The corporation disclosed in its latest Monthly Financial and Operations Report (MFOR) for the month of January.

NNPC said the 1.44 billion litres translate to 46.30 million litres per day.

Also, a total of 223.55Billion Cubic Feet (BCF) of natural gas was produced in the month of January 2021, translating to an average daily production of 7,220.22 Million Standard Cubic Feet per Day (mmscfd).

The 223.55BCF gas production figure also represents a 4.79% increase over output in December 2020.

Also, the daily average natural gas supply to gas power plants increased by 2.38 percent to 836mmscfd, equivalent to power generation of 3,415MW.

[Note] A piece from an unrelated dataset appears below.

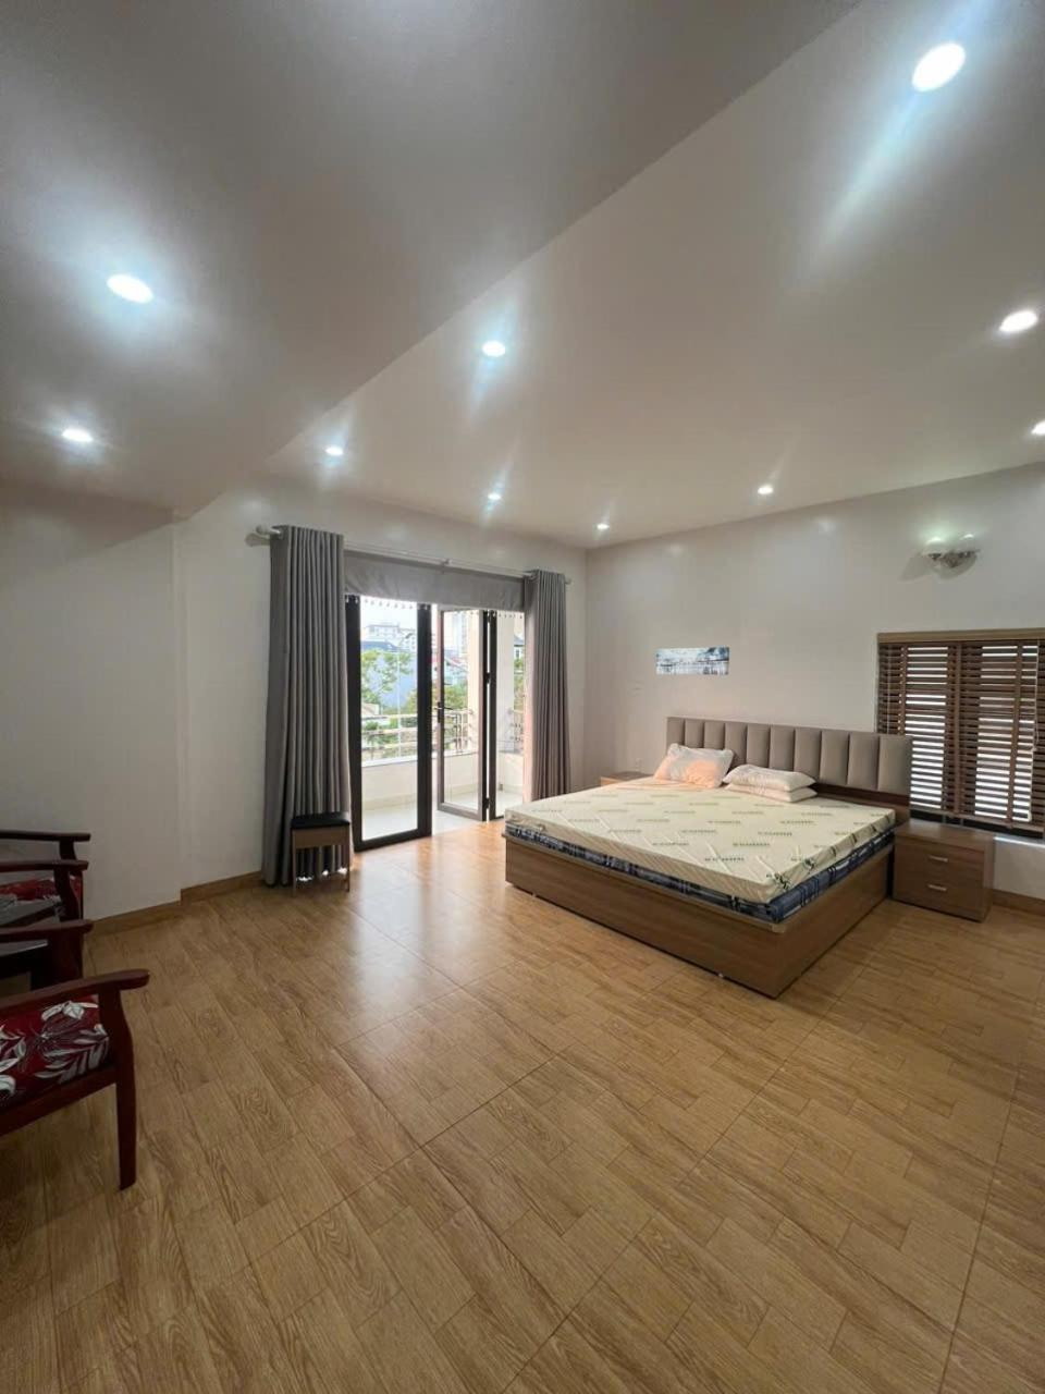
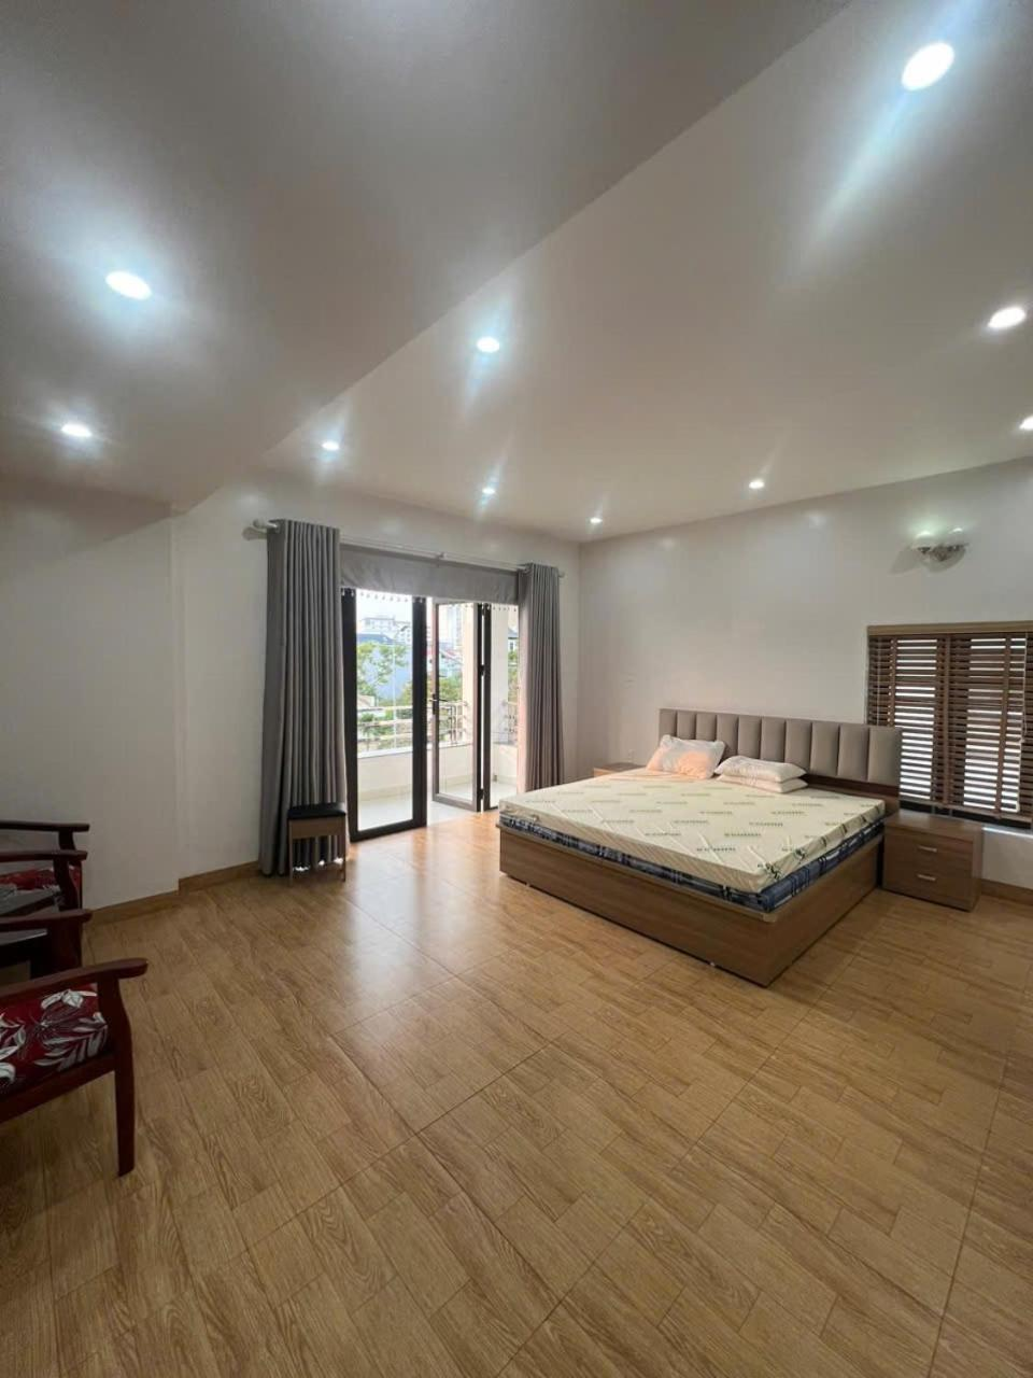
- wall art [655,645,730,676]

For the period of January 2020 to January 2021, a total of 2,973.01BCF of gas was produced representing an average daily production of 7,585.78 mmscfd during the period.

Period-to-date Production from Joint Ventures (JVs), Production Sharing Contracts (PSCs) and Nigerian Petroleum Development Company (NPDC) contributed about 65.20%, 19.97 percent and 14.83 percent respectively to the total national gas production.

Out of the total gas output in January 2021, a total of 149.24BCF of gas was commercialized consisting of 44.29BCF and 104.95BCF for the domestic and export markets respectively.